> **YOUR ASSIGNMENT**
The listing below holds a line with "ring dip: (246, 356)" and a later line with "ring pip: (295, 340)". Write out those two lines and every line between them, exactly, and nothing else.

> **DATA FOR THE TASK**
------------------------------
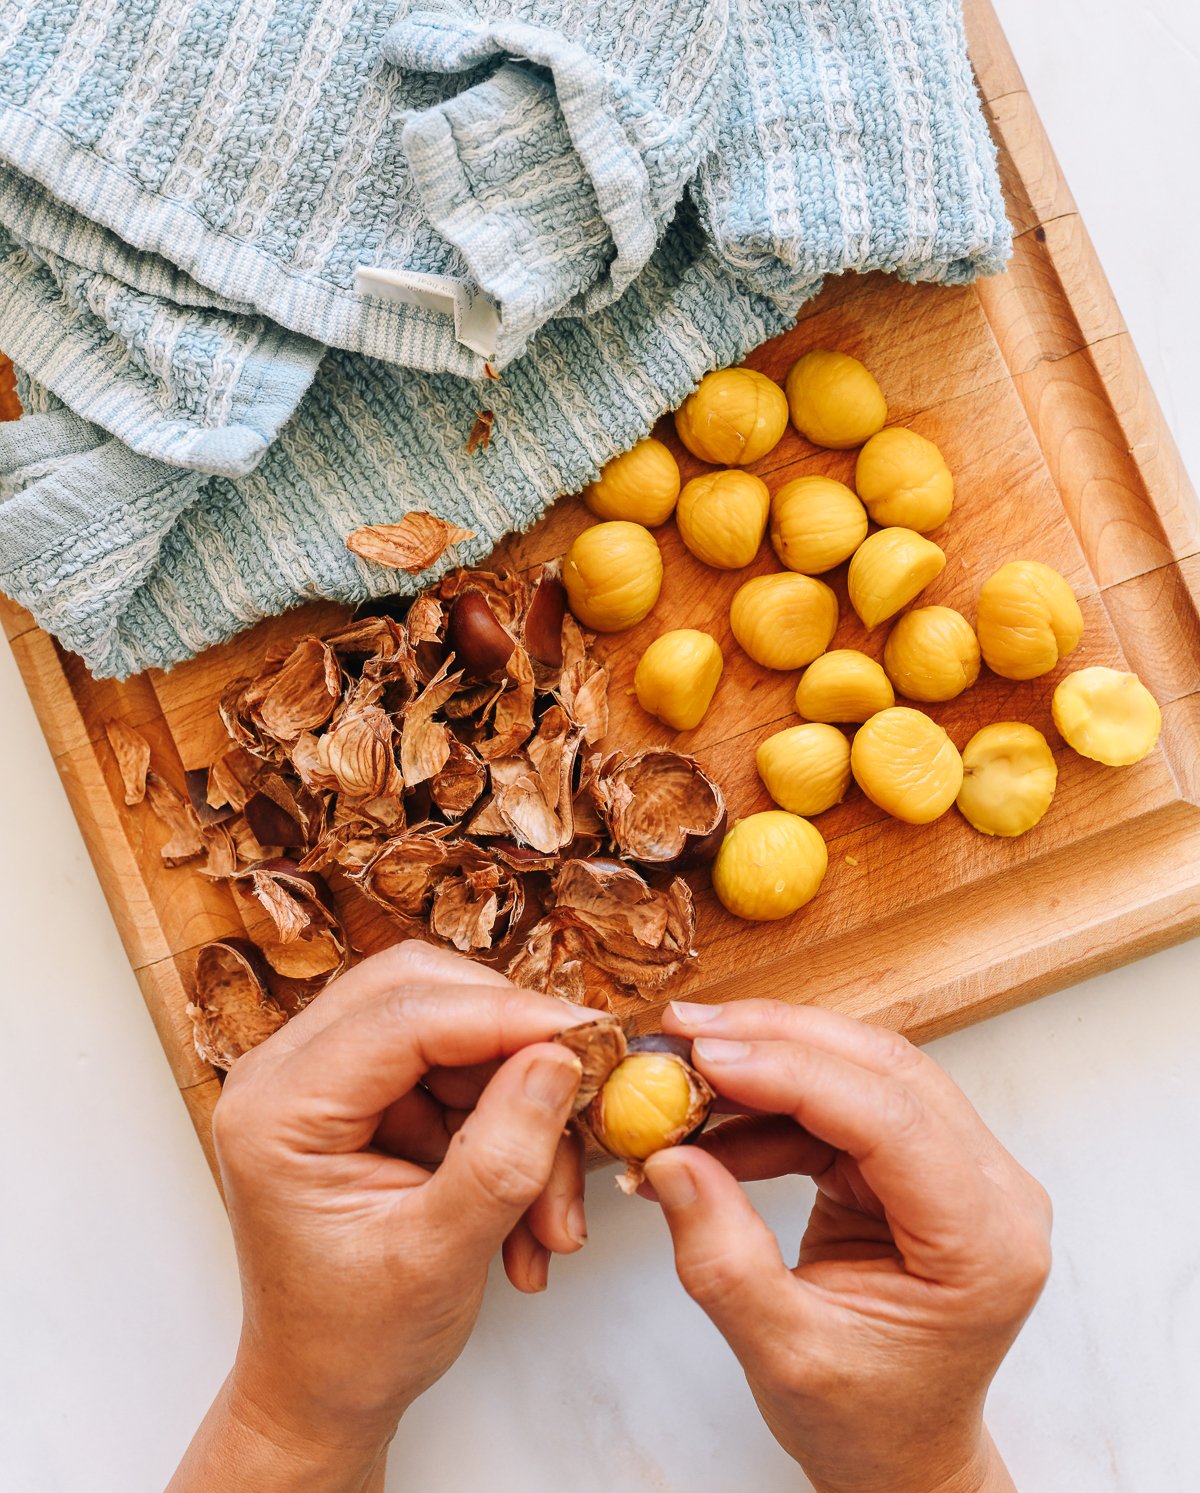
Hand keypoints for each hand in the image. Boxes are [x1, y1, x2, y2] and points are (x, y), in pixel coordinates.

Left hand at [170, 942, 590, 1491]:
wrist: (321, 1391)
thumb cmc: (353, 1342)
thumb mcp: (439, 1258)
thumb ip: (501, 1156)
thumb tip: (558, 1058)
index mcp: (277, 1111)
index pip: (401, 1016)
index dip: (505, 1016)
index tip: (589, 1038)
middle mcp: (287, 1074)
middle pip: (422, 992)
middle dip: (513, 1045)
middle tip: (581, 1096)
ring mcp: (324, 1078)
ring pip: (452, 1030)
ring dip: (518, 1106)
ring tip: (549, 1213)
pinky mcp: (363, 1093)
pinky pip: (456, 1071)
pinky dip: (504, 1126)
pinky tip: (526, 1209)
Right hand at [644, 1000, 1050, 1492]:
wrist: (902, 1455)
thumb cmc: (867, 1423)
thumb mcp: (783, 1353)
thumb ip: (722, 1255)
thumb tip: (670, 1158)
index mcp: (985, 1243)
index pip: (892, 1119)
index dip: (794, 1072)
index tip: (707, 1055)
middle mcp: (992, 1192)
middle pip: (885, 1071)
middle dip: (778, 1040)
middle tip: (687, 1033)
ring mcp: (961, 1172)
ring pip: (865, 1072)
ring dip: (772, 1060)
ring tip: (687, 1071)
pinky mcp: (920, 1165)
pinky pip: (844, 1105)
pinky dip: (774, 1104)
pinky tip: (716, 1122)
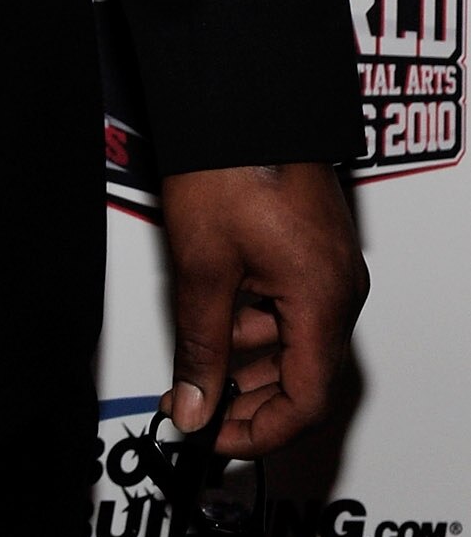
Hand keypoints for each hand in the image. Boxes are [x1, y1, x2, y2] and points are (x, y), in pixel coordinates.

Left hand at [160, 162, 366, 456]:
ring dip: (246, 356)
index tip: (216, 438)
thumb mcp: (202, 268)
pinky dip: (254, 319)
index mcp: (323, 300)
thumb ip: (200, 348)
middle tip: (196, 405)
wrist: (239, 98)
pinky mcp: (315, 247)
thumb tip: (195, 407)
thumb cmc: (228, 164)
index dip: (259, 431)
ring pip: (295, 340)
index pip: (307, 401)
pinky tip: (214, 311)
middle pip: (305, 375)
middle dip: (249, 398)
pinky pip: (292, 305)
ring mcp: (331, 266)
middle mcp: (340, 288)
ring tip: (195, 352)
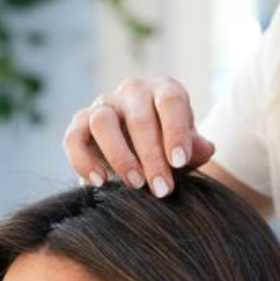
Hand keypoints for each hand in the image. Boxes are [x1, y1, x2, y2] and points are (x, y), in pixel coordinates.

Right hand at [63, 76, 214, 196]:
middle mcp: (133, 92)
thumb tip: (205, 149)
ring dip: (119, 156)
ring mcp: (103, 105)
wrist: (141, 156)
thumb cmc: (169, 150)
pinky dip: (83, 160)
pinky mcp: (80, 124)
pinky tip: (100, 182)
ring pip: (102, 121)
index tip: (179, 162)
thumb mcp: (187, 151)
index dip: (175, 131)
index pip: (170, 102)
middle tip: (162, 189)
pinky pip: (74, 137)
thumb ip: (195, 149)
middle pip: (139, 117)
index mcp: (164, 91)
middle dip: (152, 156)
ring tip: (135, 185)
------------------------------
> **EXPECTED OUTPUT**
ring dip: (246, 356)
index tip: (216, 438)
thumb mcp: (202, 268)
pinky dip: (254, 319)
index mcp: (323, 300)
thumb ip: (200, 348)
middle tip: (196, 405)
wrist: (239, 98)
pinky mcp: (315, 247)
thumb tip: (195, 407)
thumb cmc: (228, 164)
index dip: (259, 431)
ring pip: (295, 340)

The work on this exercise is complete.